**JOB ITEM:** When you copy the listing, skip the images and return each line verbatim.

**AVAILABLE RECORDS:**
+++
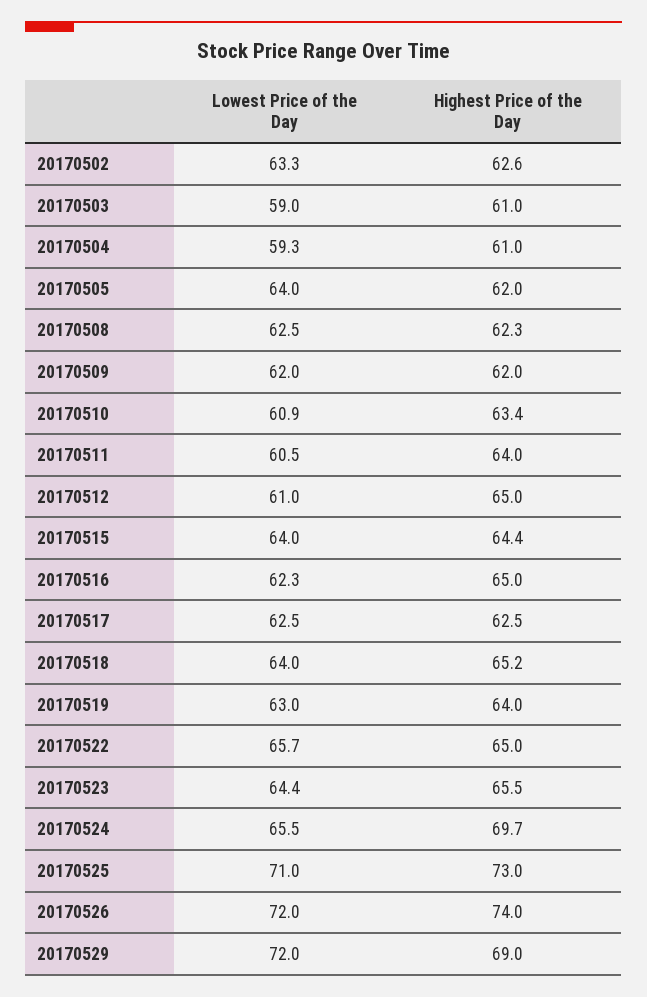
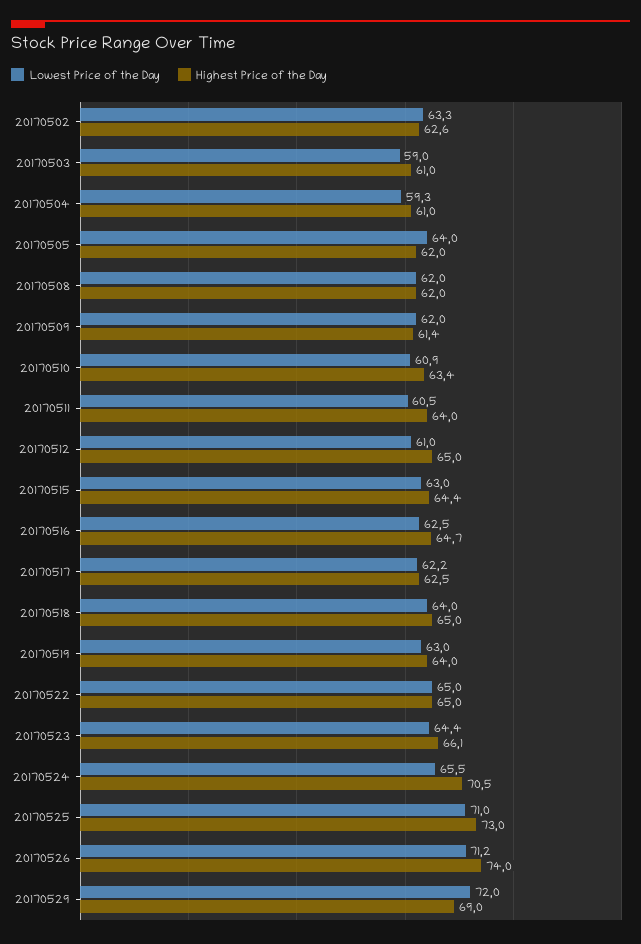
Lowest Price of the Day, 20170508: 62.5 -> 62
Highest Price of the Day, 20170508: 62.3 -> 62
Highest Price of the Day, 20170509: 62 -> 61.4
Lowest Price of the Day, 20170515: 64 -> 63
Lowest Price of the Day, 20170516: 62.3 -> 62.5
Highest Price of the Day, 20170516: 65 -> 64.7
Lowest Price of the Day, 20170517: 62.5 -> 62.2
Highest Price of the Day, 20170518: 65.2 -> 65
Lowest Price of the Day, 20170522: 65.7 -> 65
Highest Price of the Day, 20170523: 65.5 -> 66.1
Highest Price of the Day, 20170524: 69.7 -> 70.5
Lowest Price of the Day, 20170526: 72 -> 71.2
+++
**SOLUTION TO THIS TASK:**
Lowest Price of the Day, 20170508: 62.5 -> 62
Highest Price of the Day, 20170508: 62.3 -> 62
Highest Price of the Day, 20170509: 62 -> 61.4
Lowest Price of the Day, 20170515: 64 -> 63
Lowest Price of the Day, 20170516: 62.3 -> 62.5
Highest Price of the Day, 20170516: 65 -> 64.7
Lowest Price of the Day, 20170517: 62.5 -> 62.2
Highest Price of the Day, 20170518: 65.2 -> 65
Lowest Price of the Day, 20170522: 65.7 -> 65
Highest Price of the Day, 20170523: 65.5 -> 66.1
Highest Price of the Day, 20170524: 69.7 -> 70.5
Lowest Price of the Day, 20170526: 72 -> 71.2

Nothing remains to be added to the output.